Do you want to make a difference in healthcare?
Landmark Health was created to transform how healthcare is delivered to the most medically vulnerable members in our community. Our medical group provides home-based medical care to chronically ill patients, many of whom are frail, elderly and ill-equipped to navigate our overwhelming healthcare system.
Because many of our patients are frail and elderly, we deliver care primarily in the comfort of their home. Our Program is also offered to eligible patients at no incremental financial cost to them. We are not a fee-for-service practice; we benefit economically only if we deliver high-quality patient outcomes and satisfaction. As a result, our clinical teams can spend quality-time caring for a smaller number of patients, giving all patients the space, respect, compassion and care they deserve.
Our model is finding success throughout the country; we are now the nation’s largest risk-based, in-home medical group, with operations in six markets and four states across the country.
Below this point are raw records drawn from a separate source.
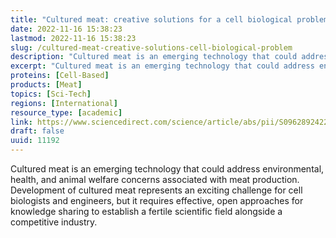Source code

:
 ```yaml
---
title: "Cultured meat: creative solutions for a cell biological problem"
date: 2022-11-16 15:38:23
lastmod: 2022-11-16 15:38:23
slug: /cultured-meat-creative-solutions-cell-biological-problem
description: "Cultured meat is an emerging technology that could address environmental, health, and animal welfare concerns associated with meat production. Development of cultured meat represents an exciting challenge for cell biologists and engineers, but it requires effective, open approaches for knowledge sharing to establish a fertile scientific field alongside a competitive&nbsp;industry."
excerpt: "Cultured meat is an emerging technology that could address environmental, health, and animal welfare concerns associated with meat production. Development of cultured meat represents an exciting challenge for cell biologists and engineers, but it requires effective, open approaches for knowledge sharing to establish a fertile scientific field alongside a competitive&nbsp;industry."
proteins: [Cell-Based]
products: [Meat]
topics: [Sci-Tech]
regions: [International]
resource_type: [academic]
link: https://www.sciencedirect.com/science/article/abs/pii/S0962892422002331
draft: false
uuid: 11192
---
```

Cultured meat is an emerging technology that could address
environmental, health, and animal welfare concerns associated with meat
production. Development of cultured meat represents an exciting
challenge for cell biologists and engineers, but it requires effective,
open approaches for knowledge sharing to establish a fertile scientific
field alongside a competitive industry.
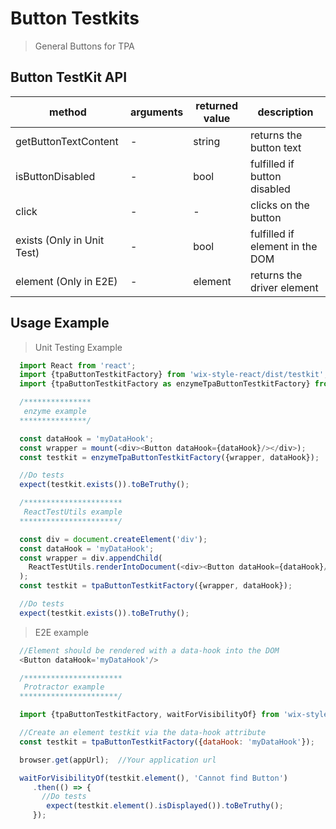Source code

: # Button Testkits

> General Buttons for TPA

## Button TestKit API

| method | arguments | returned value | description |
|--------|-----------|----------------|-------------|
| getButtonTextContent | - | string | returns the button text |
| isButtonDisabled | - | bool | fulfilled if button disabled |
| click | - | - | clicks on the button |
| exists (Only in Unit Test) | - | bool | fulfilled if element in the DOM |
| element (Only in E2E) | - | element | returns the driver element |

## Usage Example

> Unit Testing Example
```javascript
  import React from 'react';
  import {tpaButtonTestkitFactory} from 'wix-style-react/dist/testkit';
  import {tpaButtonTestkitFactory as enzymeTpaButtonTestkitFactory} from 'wix-style-react/dist/testkit/enzyme';

  /***************
   enzyme example
  ***************/

  const dataHook = 'myDataHook';
  const wrapper = mount(<div><Button dataHook={dataHook}/></div>);
  const testkit = enzymeTpaButtonTestkitFactory({wrapper, dataHook});

  //Do tests
  expect(testkit.exists()).toBeTruthy();

  /**********************
   ReactTestUtils example
  **********************/

  const div = document.createElement('div');
  const dataHook = 'myDataHook';
  const wrapper = div.appendChild(
    ReactTestUtils.renderIntoDocument(<div><Button dataHook={dataHook}/></div>, {dataHook})
  );
  const testkit = tpaButtonTestkitFactory({wrapper, dataHook});

  //Do tests
  expect(testkit.exists()).toBeTruthy();
```


> E2E example
```javascript
  //Element should be rendered with a data-hook into the DOM
  <Button dataHook='myDataHook'/>

  /**********************
   Protractor example
  **********************/

  import {tpaButtonTestkitFactory, waitForVisibilityOf} from 'wix-style-react/dist/testkit/protractor';

  //Create an element testkit via the data-hook attribute
  const testkit = tpaButtonTestkitFactory({dataHook: 'myDataHook'});

  browser.get(appUrl);  //Your application url

  waitForVisibilityOf(testkit.element(), 'Cannot find Button')
     .then(() => {
       //Do tests
        expect(testkit.element().isDisplayed()).toBeTruthy();
     });
```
At Landmark, our interdisciplinary teams collaboratively manage our complex patient panels. These teams are led by Physicians, Nurse Practitioners, and Physician Assistants, with supporting care provided by RN Nurse Care Managers, Social Workers, Pharmacists, Behavioral Health and other employed team members.
The Nurse Care Manager (CM) Manager is responsible, as part of the care team, for the overall patient Care Management process. The CM provides oversight, guidance and support for the member care plan as developed through clinician, CM and allied clinical support evaluation and physical risk assessment.
The CM uses nursing assessment and evaluation skills to help guide treatment and care decisions of the team and also identifies services and vendors for needed care while navigating patient benefit plans. The CM works collaboratively with a multidisciplinary team of PCP, specialists, Behavioral Health clinicians, midlevel practitioners, pharmacist, nutritionist and Social Worker and the member, family and/or caregiver as they provide supportive care to enrolled members.
The CM ensures that medical services are managed in the most effective and appropriate health care setting according to the member’s medical condition. The CM is responsible for developing and implementing a plan of care appropriate to the member’s clinical condition and psycho/social needs to maximize his/her level of functioning and establishing and maintaining communications with the responsible party of the member.